**QUOTED PASSAGE**.
>>>>>

# tube peep reduce arrow speed?



## Scrapeliner (Jan 23, 2006)

I am considering removing my current tube peep just wondering if i go tubeless peep will my arrow speed increase by any amount or not likely? i want to remove as much junk off the string as possible.


----------



## 6bloodychunks (Oct 26, 2005)

try this, only use an inch or inch and a half piece of tubing tied into the cable then use roughly 8 or 10 pound mono from the tubing to the peep , you can even cut off most of the post on the peep,just leave enough to burn a hole through to put the mono through, a couple tries should be all you need to get it setup right,this works great for me!!!!!!!!!!!


----------



## Tunaboy (Oct 3, 2004)

*Peep*

I just went through this. I tried many types of tube and had it bresk many times. I went to the tubless ones and am very happy I did. I have a 3/16" hole that lines up well with the shroud on my HHA sight. It was a good move because:
The tube is gone,no breakage
Picked up a little speed
BIG PLUS: Much more light gets to your eye,brighter

Get the one that splits the string in half not 3rds. Make sure it has a groove around the outside so you can tie it in place. Adjust strands to get rotation right. Mark its location with a dab of white out when you find your correct spot. This way you can see any shift in the peep. Mine is made from aluminum and is black. I think if you get it in and rotating right you will forget about rubber hose.


----------



## strikerII (Feb 1, 2004)

*Peep location*

Tunaboy, I wouldn't use whiteout because of the caustic chemicals it contains, they will damage your strings. Use a black laundry marker (they are waterproof) or any good quality black felt-tip marker. Otherwise, great ideas.


----------



## brokenblade (Nov 5, 2005)

Unless your buying a new peep, i personally wouldn't mess with it. To me it seems like alot of work to get a possible few fps out of your bow.


----------



## bigdog4real (Jan 4, 2006)

shot my tubeless peep first time last nite aligns perfectly and now i can see the outer orange ring of my sight very happy that rubber snapping in my face is no more!

<<<<<

**RECORDS SHOWN**.
>>>>>

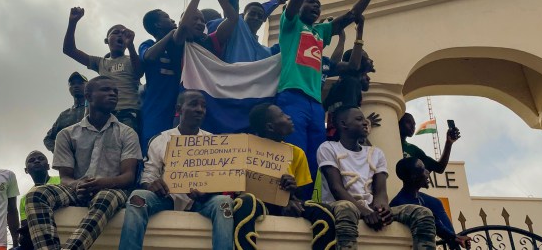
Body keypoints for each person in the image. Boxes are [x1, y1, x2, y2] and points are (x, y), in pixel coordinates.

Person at [276, 0, 388, 195]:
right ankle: (289, 200)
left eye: (318, 5)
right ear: (298, 4)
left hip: (316, 104)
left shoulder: (319, 33)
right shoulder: (291, 25)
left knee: (317, 157)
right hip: (291, 97)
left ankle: (307, 202)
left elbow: (351, 15)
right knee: (295, 152)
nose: (315, 6)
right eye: (310, 3)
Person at [25, 75, 142, 250]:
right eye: (106, 90)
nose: (113, 94)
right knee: (36, 194)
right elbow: (65, 178)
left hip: (112, 189)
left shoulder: (127, 133)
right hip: (76, 190)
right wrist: (78, 185)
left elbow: (128, 177)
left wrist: (102, 183)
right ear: (88, 96)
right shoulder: (66, 134)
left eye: (115, 91)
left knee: (106, 196)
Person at [118, 91, 233, 250]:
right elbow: (148, 177)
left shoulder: (214, 142)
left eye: (203, 106)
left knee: (224, 203)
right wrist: (152, 186)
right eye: (193, 104)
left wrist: (208, 193)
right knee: (138, 197)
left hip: (201, 202)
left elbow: (220, 181)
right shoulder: (160, 140)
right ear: (179, 109)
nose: (200, 109)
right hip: (166, 199)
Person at [318, 106, 437, 250]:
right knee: (346, 207)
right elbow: (336, 188)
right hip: (341, 206)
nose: (365, 122)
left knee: (422, 213)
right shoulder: (328, 148)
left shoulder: (376, 153)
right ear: (343, 124)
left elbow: (380, 191)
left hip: (370, 209)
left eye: (364, 119)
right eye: (359, 119)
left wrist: (381, 208)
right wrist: (364, 211)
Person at [233, 103, 337, 250]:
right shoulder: (246, 150)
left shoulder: (296, 153)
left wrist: (293, 188)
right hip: (259, 204)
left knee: (324, 211)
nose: (288, 117)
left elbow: (301, 192)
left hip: (287, 203)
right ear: (270, 127)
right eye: (282, 115)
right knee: (245, 202)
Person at [63, 8, 143, 133]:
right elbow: (69, 50)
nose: (121, 35)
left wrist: (131, 46)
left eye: (124, 33)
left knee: (125, 147)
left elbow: (139, 73)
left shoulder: (131, 59)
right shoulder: (100, 62)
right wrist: (72, 22)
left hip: (128, 113)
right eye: (116, 33)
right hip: (104, 114)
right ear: (107, 40)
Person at [391, 157, 471, 249]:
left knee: (435, 203)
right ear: (414, 176)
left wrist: (454, 237)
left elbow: (435, 221)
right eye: (423, 169)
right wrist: (453, 237)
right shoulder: (400, 203)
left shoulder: (429, 201)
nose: (427, 171)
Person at [139, 7, 180, 151]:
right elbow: (149, 57)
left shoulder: (179, 45)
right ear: (158, 25)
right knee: (152, 146)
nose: (173, 20)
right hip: (155, 106)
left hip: (177, 106)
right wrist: (170, 34)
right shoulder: (147, 44)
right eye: (167, 17)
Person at [16, 151, 61, 249]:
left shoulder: (61, 181)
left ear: (48, 166)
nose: (36, 161)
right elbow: (25, 226)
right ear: (26, 170)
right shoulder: (25, 199)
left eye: (41, 159)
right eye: (31, 160)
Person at [44, 72, 89, 152]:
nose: (76, 86)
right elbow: (48, 139)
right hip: (70, 162)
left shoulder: (96, 108)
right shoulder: (64, 115)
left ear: (88, 86)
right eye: (72, 84)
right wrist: (61, 151)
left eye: (80, 83)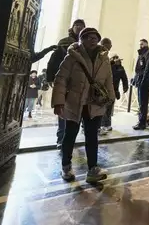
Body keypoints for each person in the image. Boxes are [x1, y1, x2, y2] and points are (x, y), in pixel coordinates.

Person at [52, 27, 115, 183]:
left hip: (94, 103)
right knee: (70, 135)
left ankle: (92, 169)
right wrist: (58, 101)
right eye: (88, 37)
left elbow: (108, 80)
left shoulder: (104, 58)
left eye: (95, 37)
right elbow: (61, 79)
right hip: (75, 102)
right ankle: (66, 166)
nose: (92, 40)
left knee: (92, 137)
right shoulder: (72, 57)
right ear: (81, 40)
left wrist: (110, 99)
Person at [47, 19, 85, 149]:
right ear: (73, 27)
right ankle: (61, 139)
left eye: (82, 26)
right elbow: (54, 60)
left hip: (79, 82)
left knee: (76, 111)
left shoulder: (85, 45)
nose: (79, 27)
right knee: (63, 110)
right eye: (77, 25)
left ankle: (70, 139)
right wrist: (50, 78)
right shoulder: (64, 42)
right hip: (64, 79)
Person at [101, 54, 129, 134]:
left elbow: (124, 78)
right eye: (115, 58)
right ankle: (103, 124)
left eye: (118, 58)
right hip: (105, 90)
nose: (117, 60)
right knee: (104, 108)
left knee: (109, 108)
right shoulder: (108, 66)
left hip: (114, 90)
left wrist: (125, 87)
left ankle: (108, 125)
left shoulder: (120, 68)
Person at [132, 39, 149, 130]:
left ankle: (142, 123)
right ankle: (141, 121)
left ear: (146, 44)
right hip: (140, 80)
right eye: (140, 44)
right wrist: (135, 79)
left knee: (143, 103)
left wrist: (143, 81)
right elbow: (138, 69)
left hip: (144, 82)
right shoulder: (141, 54)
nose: (140, 46)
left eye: (142, 44)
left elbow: (148, 69)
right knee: (141, 102)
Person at [98, 38, 115, 135]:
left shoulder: (107, 58)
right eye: (107, 46)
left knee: (104, 108)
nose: (108, 48)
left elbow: (109, 76)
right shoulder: (97, 54)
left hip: (105, 88)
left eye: (109, 47)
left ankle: (102, 126)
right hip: (97, 87)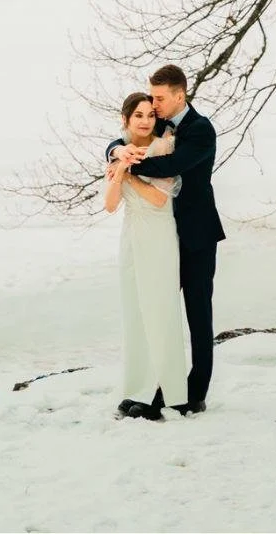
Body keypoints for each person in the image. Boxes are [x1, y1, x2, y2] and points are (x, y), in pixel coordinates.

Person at [107, 64, 225, 415]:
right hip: (162, 236)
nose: (154, 105)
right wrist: (115, 152)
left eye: (159, 98)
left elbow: (169, 165)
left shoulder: (202, 130)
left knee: (197, 314)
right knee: (159, 314)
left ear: (179, 95)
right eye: (152, 97)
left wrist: (126, 167)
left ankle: (195, 394)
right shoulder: (159, 123)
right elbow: (128, 134)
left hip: (197, 234)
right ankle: (158, 389)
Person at [104, 91, 187, 421]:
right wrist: (120, 167)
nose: (145, 120)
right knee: (135, 313)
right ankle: (137, 386)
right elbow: (110, 205)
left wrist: (131, 175)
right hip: (131, 237)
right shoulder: (119, 151)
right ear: (126, 120)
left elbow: (158, 199)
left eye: (150, 115)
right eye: (138, 115)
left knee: (160, 310)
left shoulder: (165, 146)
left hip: (159, 235)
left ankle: (167, 390)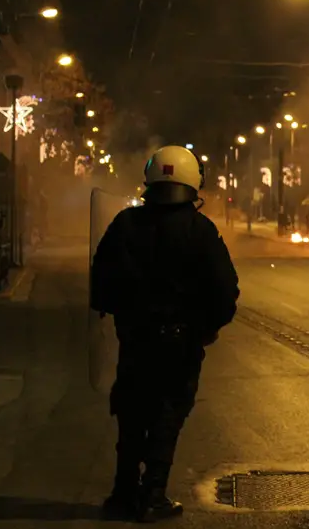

<<<<<

**WHAT IS BEING ASKED**. In the peep-sight thread, what does strikerII recommend using instead of white-out to mark the peep's location on the string?

**RESULT OF THE EXERCISE**. A black laundry marker or any good-quality black felt-tip marker.